(Dataset entries)
# # # #
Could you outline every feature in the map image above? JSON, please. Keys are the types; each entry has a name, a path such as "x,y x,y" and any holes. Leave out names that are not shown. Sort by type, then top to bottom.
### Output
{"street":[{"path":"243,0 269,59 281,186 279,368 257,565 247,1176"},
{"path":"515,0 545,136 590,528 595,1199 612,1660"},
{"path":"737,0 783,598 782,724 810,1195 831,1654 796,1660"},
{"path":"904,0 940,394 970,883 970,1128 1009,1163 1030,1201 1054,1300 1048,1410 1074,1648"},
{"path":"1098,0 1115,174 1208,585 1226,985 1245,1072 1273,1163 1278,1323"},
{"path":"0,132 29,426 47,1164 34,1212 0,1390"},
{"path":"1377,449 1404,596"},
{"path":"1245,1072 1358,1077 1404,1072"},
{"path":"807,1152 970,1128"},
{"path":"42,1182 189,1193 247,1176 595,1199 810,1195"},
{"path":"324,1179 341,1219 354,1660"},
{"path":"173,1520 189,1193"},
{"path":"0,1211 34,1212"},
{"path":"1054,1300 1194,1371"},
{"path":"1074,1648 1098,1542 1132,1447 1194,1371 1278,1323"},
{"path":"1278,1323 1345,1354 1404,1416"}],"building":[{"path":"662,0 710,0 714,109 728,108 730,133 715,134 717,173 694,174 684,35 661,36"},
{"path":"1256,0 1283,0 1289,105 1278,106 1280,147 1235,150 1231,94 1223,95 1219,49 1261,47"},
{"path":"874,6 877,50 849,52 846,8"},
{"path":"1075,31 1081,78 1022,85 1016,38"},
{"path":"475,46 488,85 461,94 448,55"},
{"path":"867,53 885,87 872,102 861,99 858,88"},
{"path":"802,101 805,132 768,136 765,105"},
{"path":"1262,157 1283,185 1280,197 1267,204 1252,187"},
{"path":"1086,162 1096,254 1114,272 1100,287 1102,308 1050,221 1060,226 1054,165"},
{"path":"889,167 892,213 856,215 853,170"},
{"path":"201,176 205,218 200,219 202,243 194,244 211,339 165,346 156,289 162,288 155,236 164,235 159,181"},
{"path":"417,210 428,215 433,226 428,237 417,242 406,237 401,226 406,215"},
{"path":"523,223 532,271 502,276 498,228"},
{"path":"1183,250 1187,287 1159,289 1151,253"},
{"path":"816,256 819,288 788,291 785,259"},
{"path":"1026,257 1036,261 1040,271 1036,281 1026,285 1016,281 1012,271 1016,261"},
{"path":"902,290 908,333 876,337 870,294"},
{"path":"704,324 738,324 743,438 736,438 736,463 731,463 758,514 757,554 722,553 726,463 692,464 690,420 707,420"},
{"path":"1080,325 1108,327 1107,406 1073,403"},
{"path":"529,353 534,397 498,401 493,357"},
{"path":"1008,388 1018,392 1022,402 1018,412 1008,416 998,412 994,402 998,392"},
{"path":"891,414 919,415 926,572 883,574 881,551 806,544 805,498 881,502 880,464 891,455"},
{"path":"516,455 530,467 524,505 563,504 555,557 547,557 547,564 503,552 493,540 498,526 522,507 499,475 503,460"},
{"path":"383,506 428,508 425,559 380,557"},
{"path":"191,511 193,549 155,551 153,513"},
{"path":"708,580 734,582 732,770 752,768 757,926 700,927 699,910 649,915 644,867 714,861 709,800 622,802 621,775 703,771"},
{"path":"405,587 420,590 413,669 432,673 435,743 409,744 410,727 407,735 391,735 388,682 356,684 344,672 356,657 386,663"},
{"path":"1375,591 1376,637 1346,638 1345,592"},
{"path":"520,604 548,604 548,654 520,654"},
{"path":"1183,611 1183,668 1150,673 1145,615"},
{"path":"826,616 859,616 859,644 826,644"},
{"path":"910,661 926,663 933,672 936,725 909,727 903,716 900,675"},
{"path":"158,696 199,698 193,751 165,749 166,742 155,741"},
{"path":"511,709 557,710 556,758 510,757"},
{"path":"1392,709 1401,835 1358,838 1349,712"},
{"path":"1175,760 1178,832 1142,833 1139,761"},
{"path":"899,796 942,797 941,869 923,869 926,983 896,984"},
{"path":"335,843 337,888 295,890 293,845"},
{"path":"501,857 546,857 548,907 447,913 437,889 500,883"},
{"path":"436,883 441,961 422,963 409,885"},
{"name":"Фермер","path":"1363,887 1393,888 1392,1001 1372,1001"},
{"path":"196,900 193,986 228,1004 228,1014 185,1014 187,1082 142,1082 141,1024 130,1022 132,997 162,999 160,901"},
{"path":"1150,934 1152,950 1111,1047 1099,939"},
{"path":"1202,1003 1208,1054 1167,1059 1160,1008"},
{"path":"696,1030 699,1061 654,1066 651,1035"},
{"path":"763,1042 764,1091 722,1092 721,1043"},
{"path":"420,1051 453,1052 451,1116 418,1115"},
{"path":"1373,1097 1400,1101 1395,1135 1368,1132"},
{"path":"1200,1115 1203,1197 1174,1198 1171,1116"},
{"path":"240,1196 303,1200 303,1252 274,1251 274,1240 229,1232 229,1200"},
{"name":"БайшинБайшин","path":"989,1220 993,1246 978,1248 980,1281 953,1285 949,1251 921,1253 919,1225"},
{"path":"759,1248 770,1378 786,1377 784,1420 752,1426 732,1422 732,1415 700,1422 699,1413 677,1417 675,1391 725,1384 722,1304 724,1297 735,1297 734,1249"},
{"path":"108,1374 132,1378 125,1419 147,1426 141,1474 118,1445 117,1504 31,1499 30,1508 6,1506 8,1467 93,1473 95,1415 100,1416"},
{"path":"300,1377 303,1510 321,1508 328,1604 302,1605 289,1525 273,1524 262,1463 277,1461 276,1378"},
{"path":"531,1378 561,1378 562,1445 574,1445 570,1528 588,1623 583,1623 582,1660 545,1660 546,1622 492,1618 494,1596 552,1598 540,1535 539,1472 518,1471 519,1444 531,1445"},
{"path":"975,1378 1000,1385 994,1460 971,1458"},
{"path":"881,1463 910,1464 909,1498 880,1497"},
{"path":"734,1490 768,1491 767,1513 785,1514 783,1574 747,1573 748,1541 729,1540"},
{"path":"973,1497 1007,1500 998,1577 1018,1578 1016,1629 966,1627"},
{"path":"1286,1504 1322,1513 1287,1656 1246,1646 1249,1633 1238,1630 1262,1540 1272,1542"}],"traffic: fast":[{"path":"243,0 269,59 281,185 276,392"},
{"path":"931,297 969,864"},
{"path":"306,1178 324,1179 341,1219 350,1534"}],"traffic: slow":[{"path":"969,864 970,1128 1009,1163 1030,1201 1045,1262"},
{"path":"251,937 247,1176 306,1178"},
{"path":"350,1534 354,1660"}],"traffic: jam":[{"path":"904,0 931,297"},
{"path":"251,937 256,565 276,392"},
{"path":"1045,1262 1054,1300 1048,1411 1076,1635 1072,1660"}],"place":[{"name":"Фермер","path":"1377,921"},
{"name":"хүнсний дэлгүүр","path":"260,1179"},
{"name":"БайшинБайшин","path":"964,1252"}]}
# # # #
**EXERCISE DETAILS:**
What lines of the data include the word "Фермер"? Copy each of them.

**OUTPUT OF THE EXERCISE:**
{"name":"Фермер","path":"1363,887 1393,888 1392,1001 1372,1001"},
{"path":"1045,1262 1054,1300 1048,1411 1076,1635 1072,1660"}],"place":[{"name":"Фермер","path":"1377,921"},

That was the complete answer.